In the listing, update the lines between the one holding "collectors: C. Thieme" and the one holding "state / province: California", inclusive, by replacing "locality" with "site". Leave everything else unchanged and give back only those lines.

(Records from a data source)
--- START ---

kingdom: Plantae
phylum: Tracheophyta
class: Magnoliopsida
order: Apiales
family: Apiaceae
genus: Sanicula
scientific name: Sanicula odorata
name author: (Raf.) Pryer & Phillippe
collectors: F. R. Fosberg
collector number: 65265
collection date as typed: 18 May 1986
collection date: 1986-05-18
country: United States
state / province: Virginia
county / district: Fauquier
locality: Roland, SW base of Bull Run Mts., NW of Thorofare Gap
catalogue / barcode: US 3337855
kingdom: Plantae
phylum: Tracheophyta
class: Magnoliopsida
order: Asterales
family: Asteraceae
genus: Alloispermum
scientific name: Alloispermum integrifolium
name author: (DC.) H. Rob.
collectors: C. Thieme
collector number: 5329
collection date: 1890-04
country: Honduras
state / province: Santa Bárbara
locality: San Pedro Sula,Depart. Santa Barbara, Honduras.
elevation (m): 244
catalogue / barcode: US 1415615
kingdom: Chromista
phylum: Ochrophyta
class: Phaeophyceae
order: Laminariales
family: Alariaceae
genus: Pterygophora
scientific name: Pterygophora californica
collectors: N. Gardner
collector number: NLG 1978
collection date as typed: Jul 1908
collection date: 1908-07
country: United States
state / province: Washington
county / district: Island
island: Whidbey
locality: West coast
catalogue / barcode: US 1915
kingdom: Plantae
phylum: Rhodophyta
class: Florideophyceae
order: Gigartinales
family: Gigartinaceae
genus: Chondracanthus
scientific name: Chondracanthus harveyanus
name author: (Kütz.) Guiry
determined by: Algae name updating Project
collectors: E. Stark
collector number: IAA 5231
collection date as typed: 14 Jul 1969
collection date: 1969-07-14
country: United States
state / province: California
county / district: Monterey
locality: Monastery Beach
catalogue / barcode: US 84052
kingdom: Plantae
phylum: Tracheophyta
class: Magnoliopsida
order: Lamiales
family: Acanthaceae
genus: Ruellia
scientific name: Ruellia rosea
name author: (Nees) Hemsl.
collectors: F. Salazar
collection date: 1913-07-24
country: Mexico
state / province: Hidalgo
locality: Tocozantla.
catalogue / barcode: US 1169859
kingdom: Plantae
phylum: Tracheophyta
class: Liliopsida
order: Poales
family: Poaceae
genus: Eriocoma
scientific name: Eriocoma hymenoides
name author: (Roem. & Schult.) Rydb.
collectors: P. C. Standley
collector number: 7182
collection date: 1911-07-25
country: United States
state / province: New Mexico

--- END ---

TASK OUTPUT:
collectors: C. Thieme
collector number: 5329
collection date: 1890-04
country: Honduras
state / province: Santa Bárbara
site: San Pedro Sula,Depart. Santa Barbara, Honduras.
elevation (m): 244
catalogue / barcode: US 1415615
kingdom: Chromista
phylum: Ochrophyta
class: Phaeophyceae
order: Laminariales
family: Alariaceae
genus: Pterygophora
scientific name: Pterygophora californica
collectors: N. Gardner
collector number: NLG 1978
collection date as typed: Jul 1908
collection date: 1908-07
country: United States
state / province: Washington
county / district: Island
island: Whidbey
site: West coast
catalogue / barcode: US 1915
kingdom: Plantae
phylum: Rhodophyta
class: Florideophyceae
order: Gigartinales
family: Gigartinaceae
genus: Chondracanthus
scientific name: Chondracanthus harveyanus
name author: (Kütz.) Guiry
determined by: Algae name updating Project
collectors: E. Stark
collector number: IAA 5231
collection date as typed: 14 Jul 1969
collection date: 1969-07-14
country: United States
state / province: California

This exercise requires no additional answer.